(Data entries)
▬▬▬▬▬▬

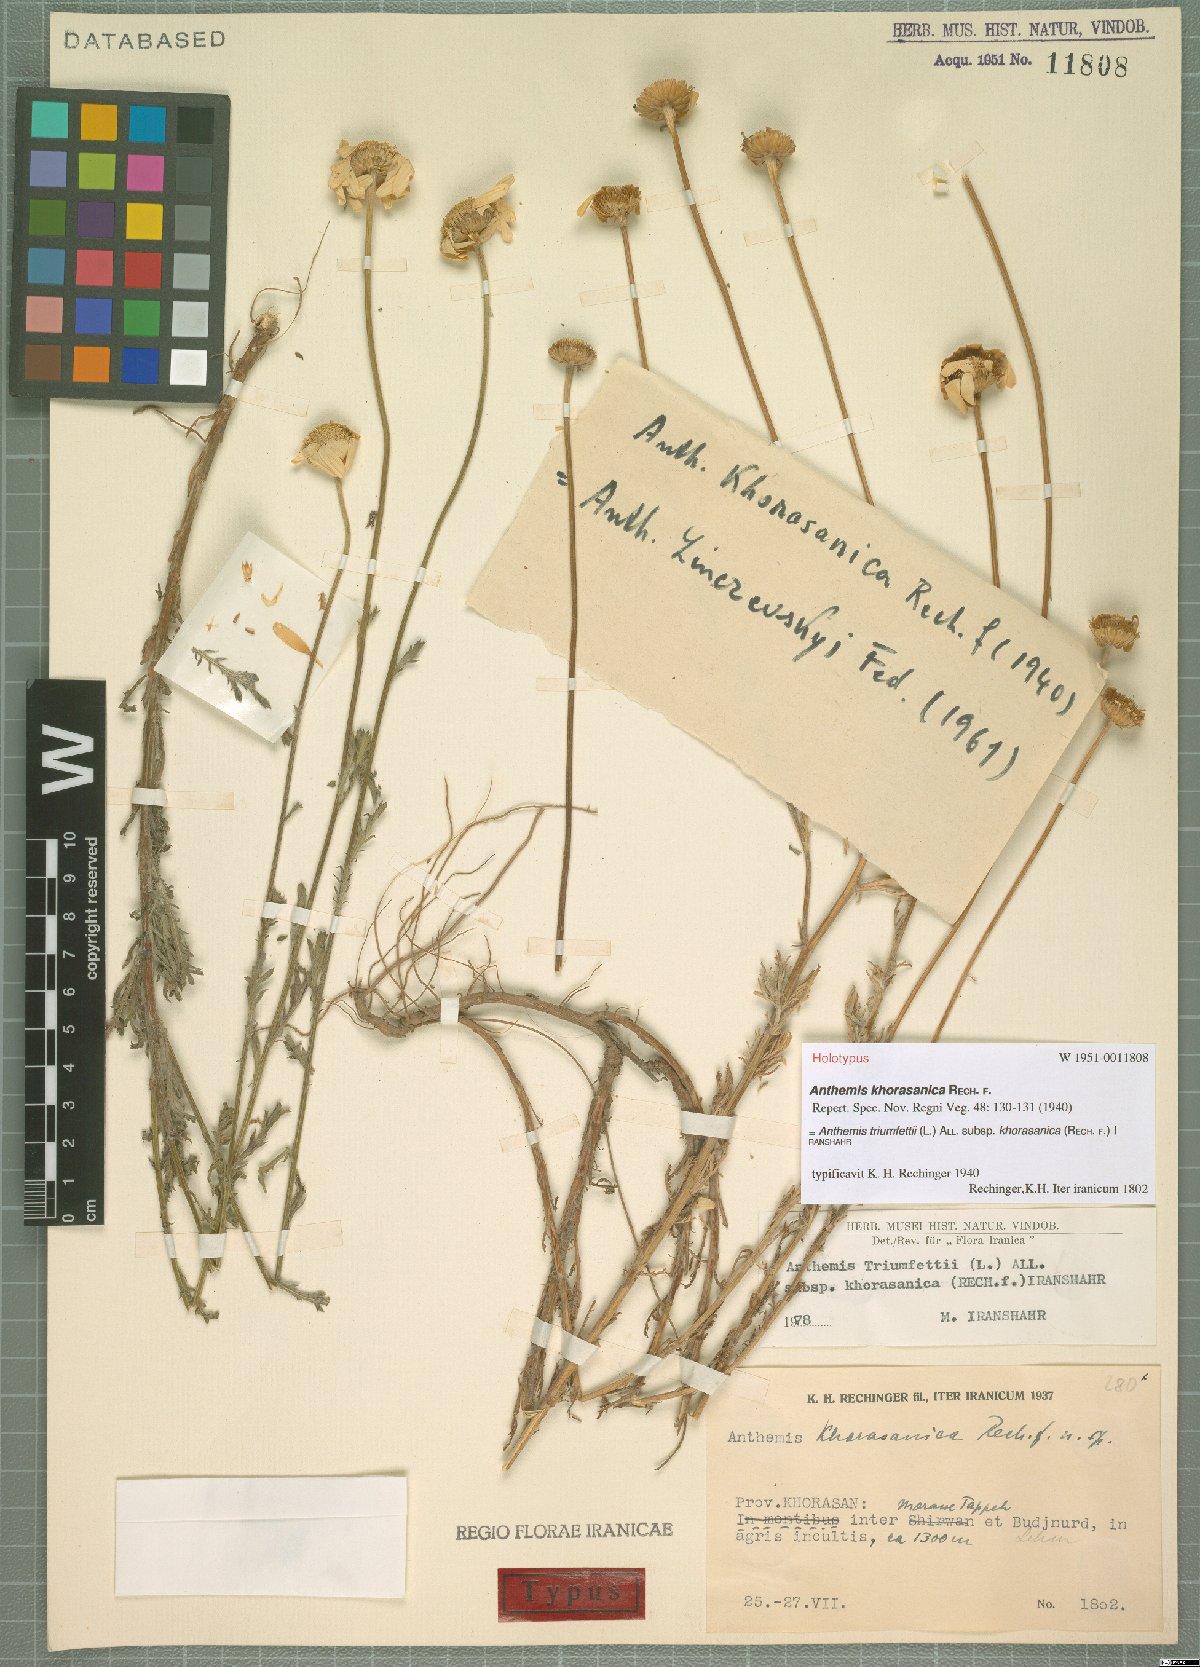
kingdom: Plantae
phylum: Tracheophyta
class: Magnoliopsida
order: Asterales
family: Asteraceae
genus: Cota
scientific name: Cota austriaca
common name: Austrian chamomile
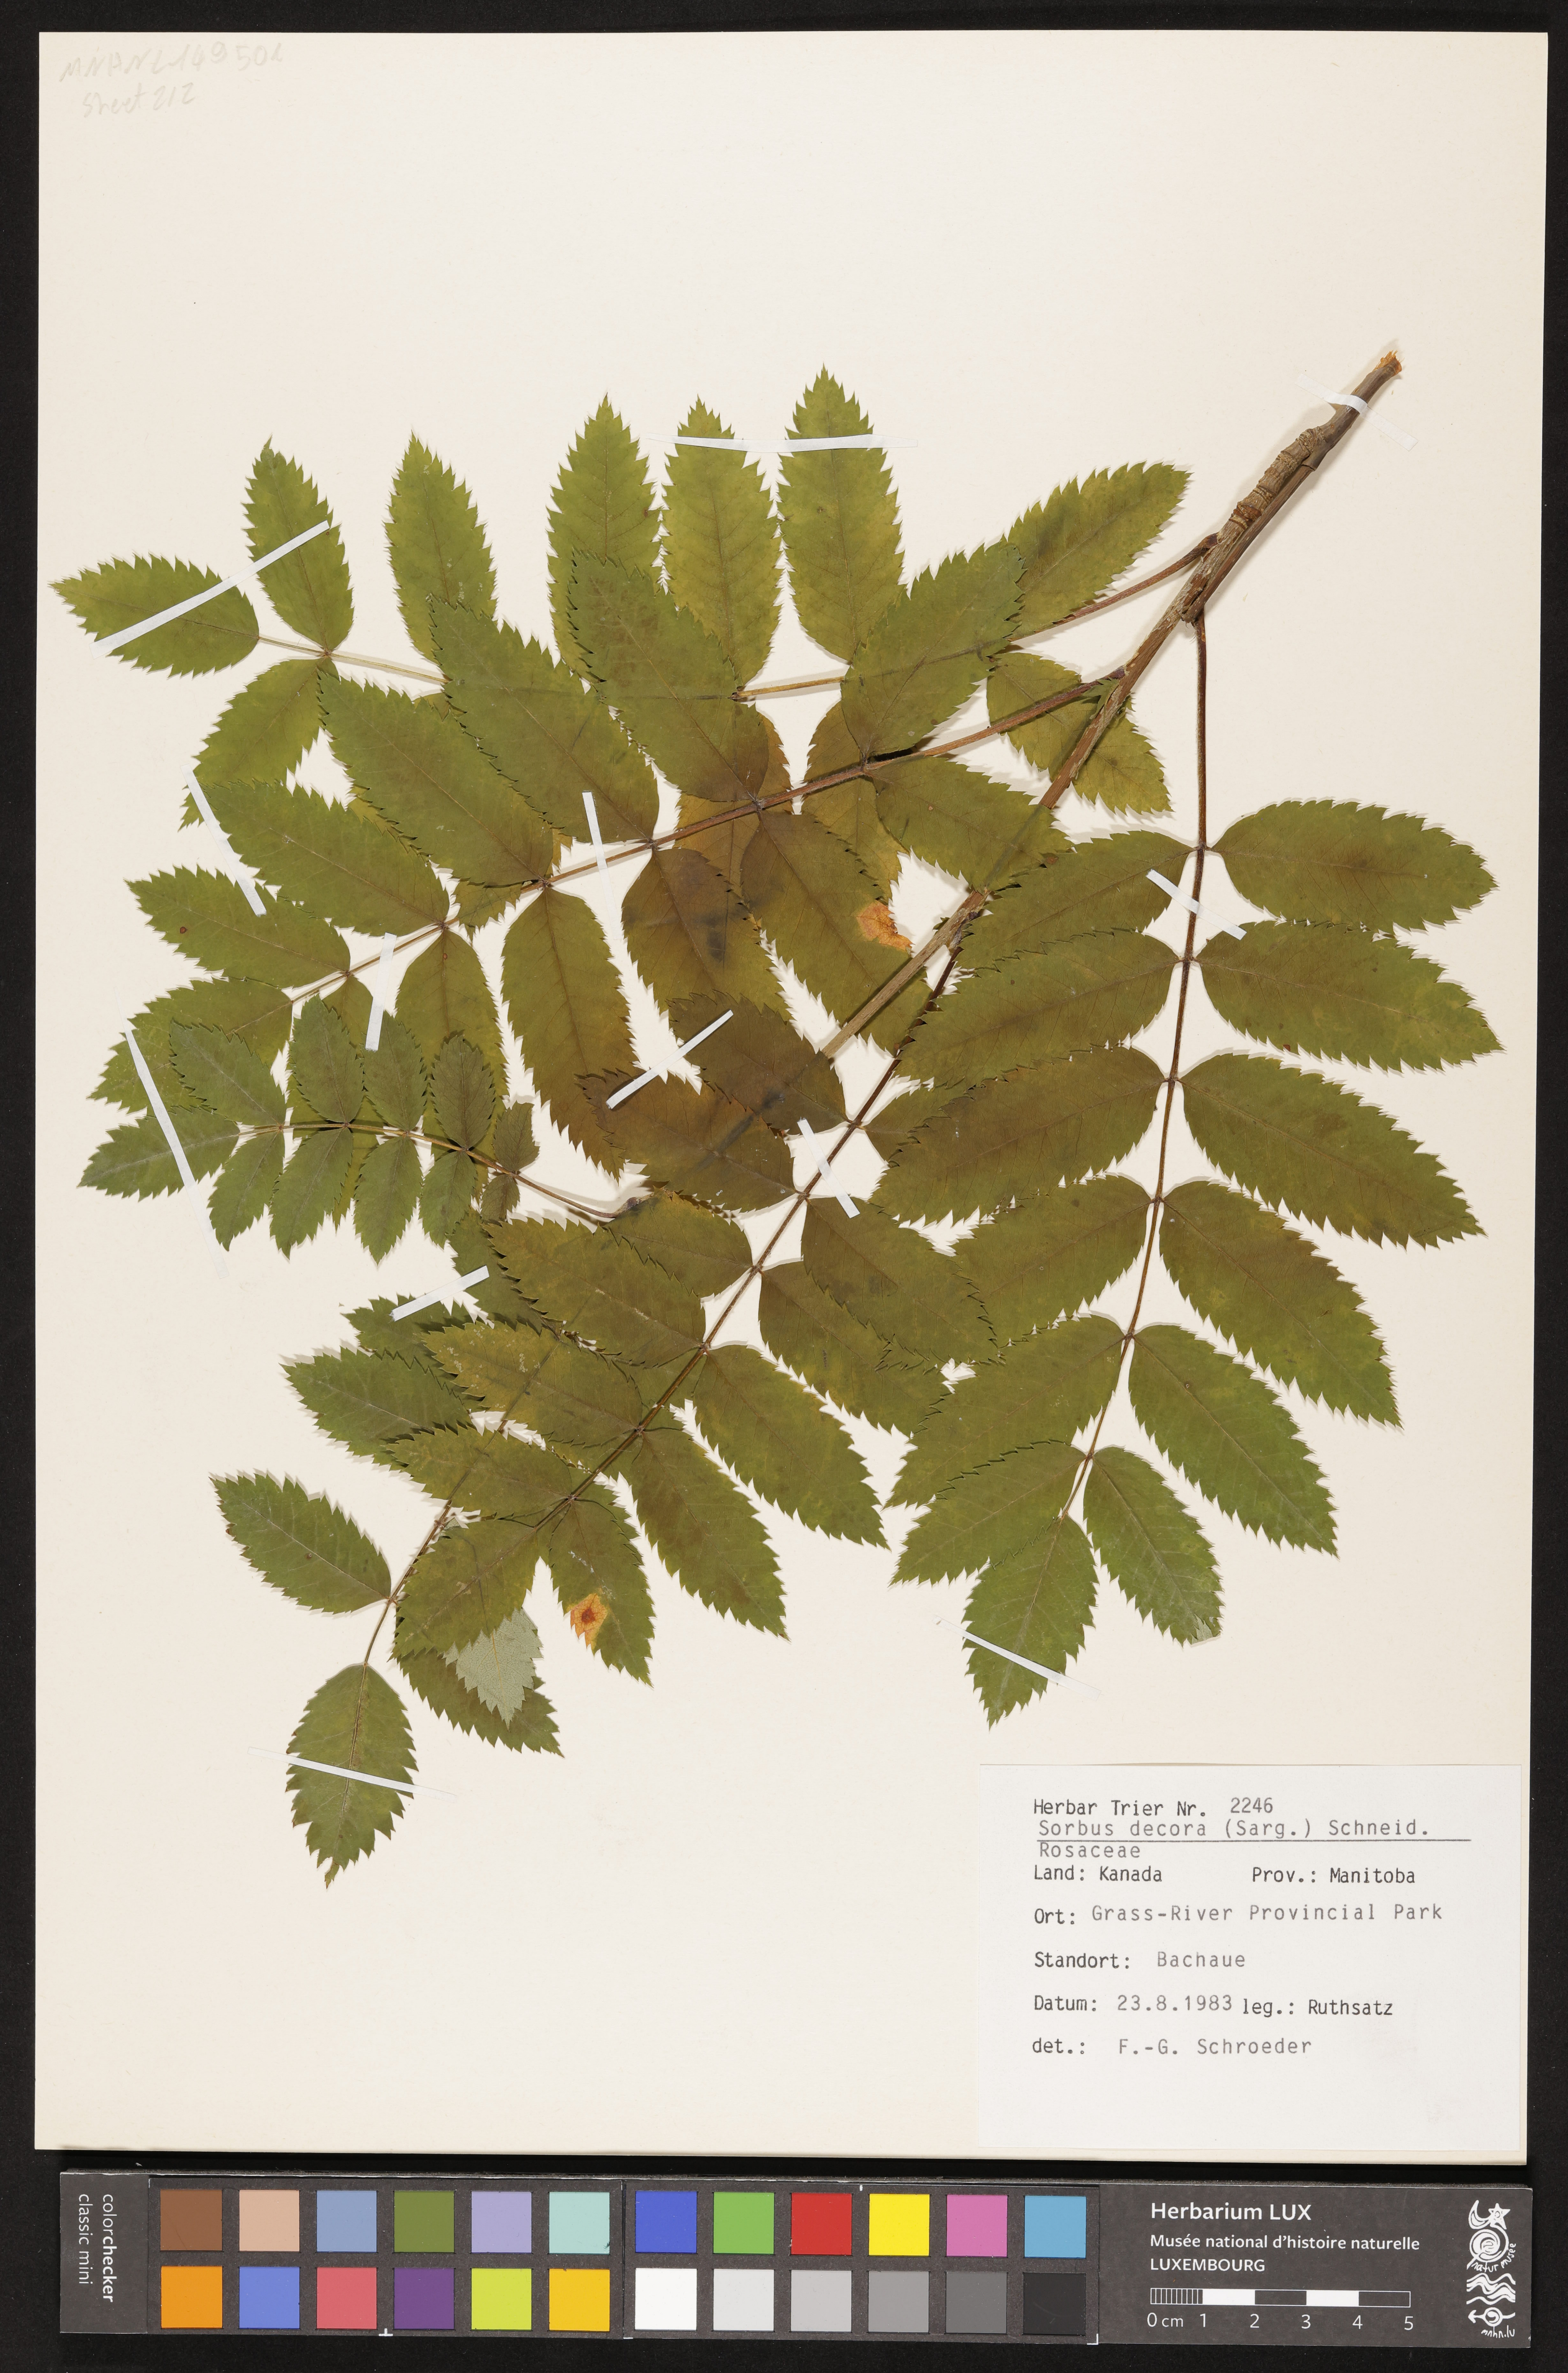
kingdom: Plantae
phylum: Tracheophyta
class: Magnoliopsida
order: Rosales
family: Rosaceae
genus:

▬▬▬▬▬▬

Aim >>
Change each "phylum" to "division" throughout the material and write out all of its lines again with everything else unaltered, leaving the pictures out.

Final answer >>
kingdom: Plantae
division: Tracheophyta
class: Magnoliopsida
order: Asterales
family: Asteraceae
genus: Cota
scientific name: Cota austriaca
common name: Austrian chamomile
kingdom: Plantae
division: Tracheophyta
class: Magnoliopsida
order: Rosales
family: Rosaceae
genus:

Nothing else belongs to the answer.